Right on brother, looking sharp!


----------



## Brutus (May 29, 2007)

Lookin' great! Where ya doing this at? May have to stop by, if it's any where close!

That bridge kind of looks like the one in Liverpool, am I right?

upon further review of the surrounding area, that isn't Liverpool.... where ya to?


----------



## Tylerb (Jan 14, 2011)

Brutus said:


> Lookin' great! Where ya doing this at? May have to stop by, if it's any where close!
> 
> That bridge kind of looks like the one in Liverpool, am I right?
> 
> upon further review of the surrounding area, that isn't Liverpool.... where ya to?


Thanks!

Im in Truro, that is the bridge that separates Truro, and Bible Hill. The park will be open the first of Dec. Let me know if you decide to come through and we could meet up for a few suds if ya wanted!


----------



## Brutus (May 29, 2007)

Tylerb said:


> Thanks!
> 
> Im in Truro, that is the bridge that separates Truro, and Bible Hill. The park will be open the first of Dec. Let me know if you decide to come through and we could meet up for a few suds if ya wanted!

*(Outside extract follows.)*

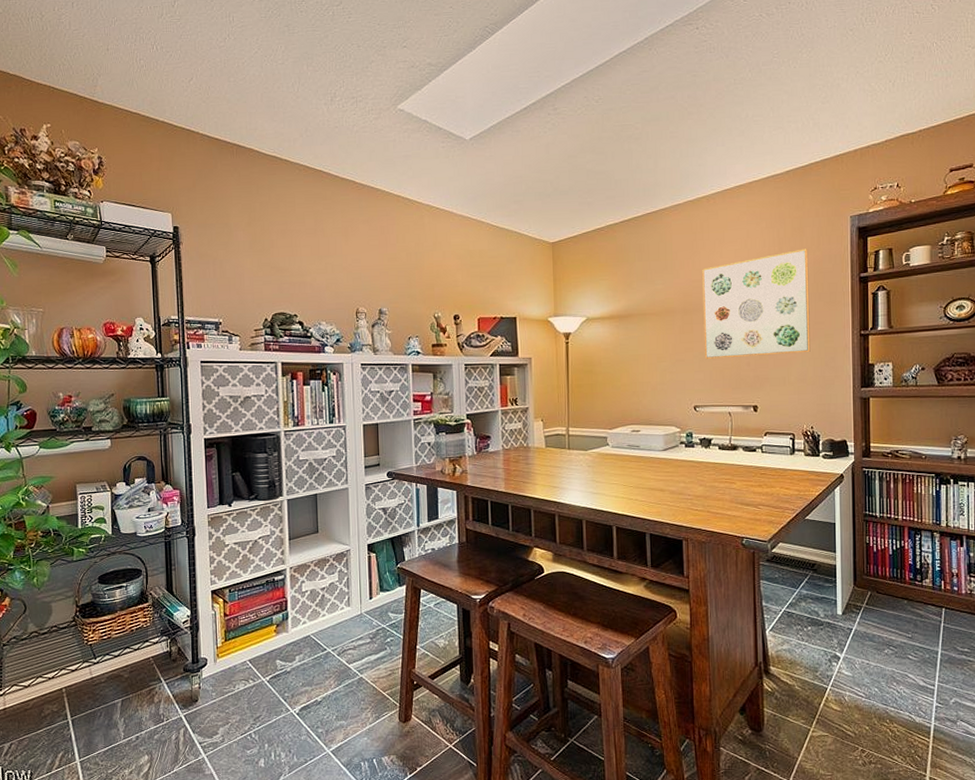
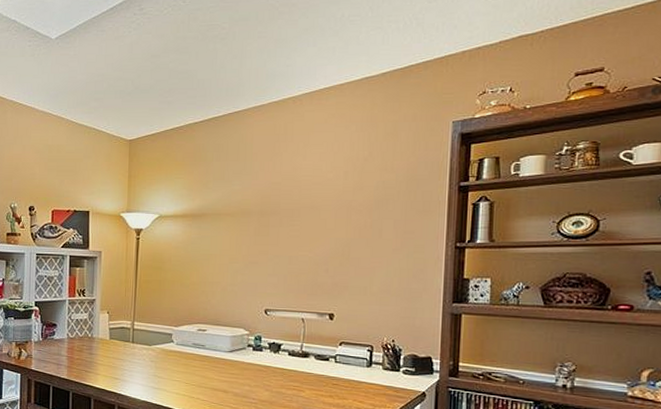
wall art: present [702,248,811,359] -> none [280,154,401,263]

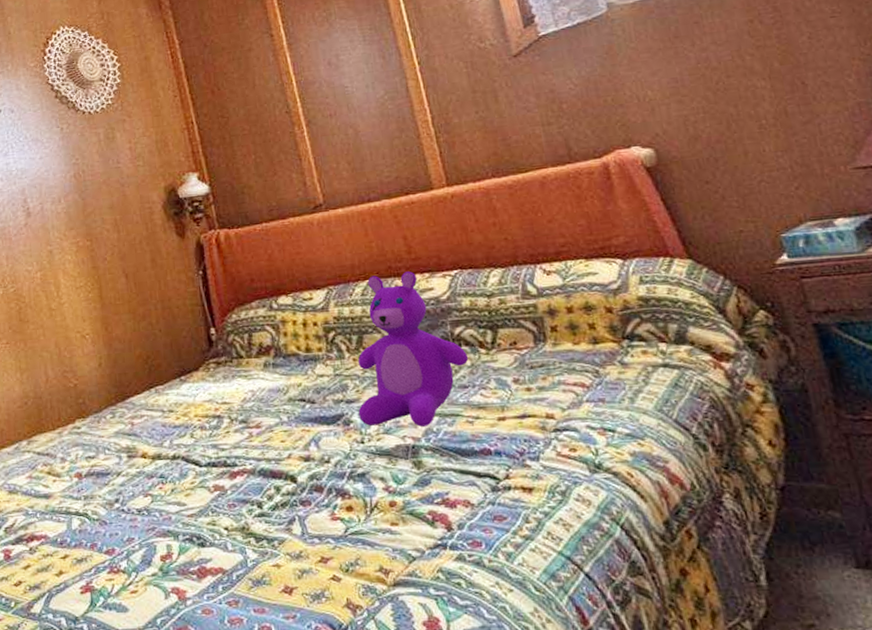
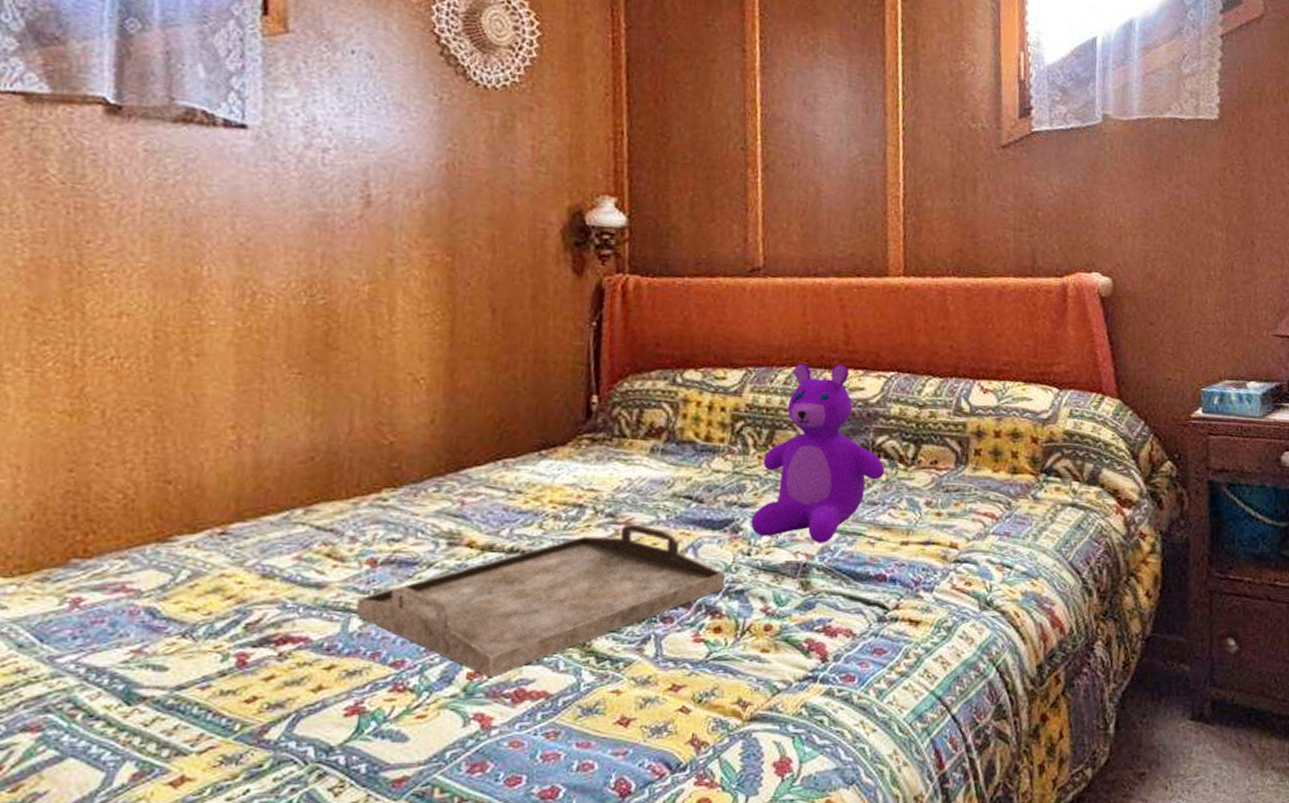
serving tray: none [73,426,348,558] -> present [355,524,726,677]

Ahh, ok, I know the area. Neat.


----------



## Gus Dering (Oct 14, 2008)

Way to go there Stud :thumbsup:

As a guy old enough to be your dad, I'm proud to see you doing so well.:thumbup:

How are you getting along with the rest of your gang of merry wen?


----------



## robert c1 (Mar 11, 2007)

Looks great!
Tell me about the center hub, what was the process for machining that?


----------



## Tylerb (Jan 14, 2011)

robert c1 said:


> Looks great!
> Tell me about the center hub, what was the process for machining that?


The first step was to lay it out, with a given width, the formula to determine the sides of your octagon is X(Side)=W(width)x .4142.Then we worked from the top down, figuring for 12" above the rafters, then the length of the plumb cut, and simply visually scaled the drop to the smaller part at the bottom. I put the horizontal chamfers(sp) around the post. Then ripped the sides down in two passes with a skil saw, and a handsaw to get through the middle (would have been great to have a beam saw but no dice). I left them a 16th strong so I could take out any scowls with the electric plane. Then with A skil saw and pulp saw narrowed up the bottom, chamfered off the bottom corners, and the new sides. Then roughed the whole thing up with some 40 grit. Took a full day to make it. 

Thanks Gus. Were all getting along great, the older guy who has been working with me recently said to me one morning, "Ya know, I dont give ya a whole lot of credit, but your pretty f'n smart bud!" It was good and told me his outlook on the time I spent making sure things were proper had changed. At first he seemed to think it was a waste of time, but as things started coming together without having to fudge much, he suddenly appreciated the attention to detail.

Havent taken pics yet, but I finished the cupola in the shop today, trex came in for the stair treads, all the hand rail is up, and It will be finished in another day. Right on the deadline :thumbsup:

On the recommendation of a few guys at this site I purchased the book construction geometry a few weeks before this project started, that book is a godsend!


----------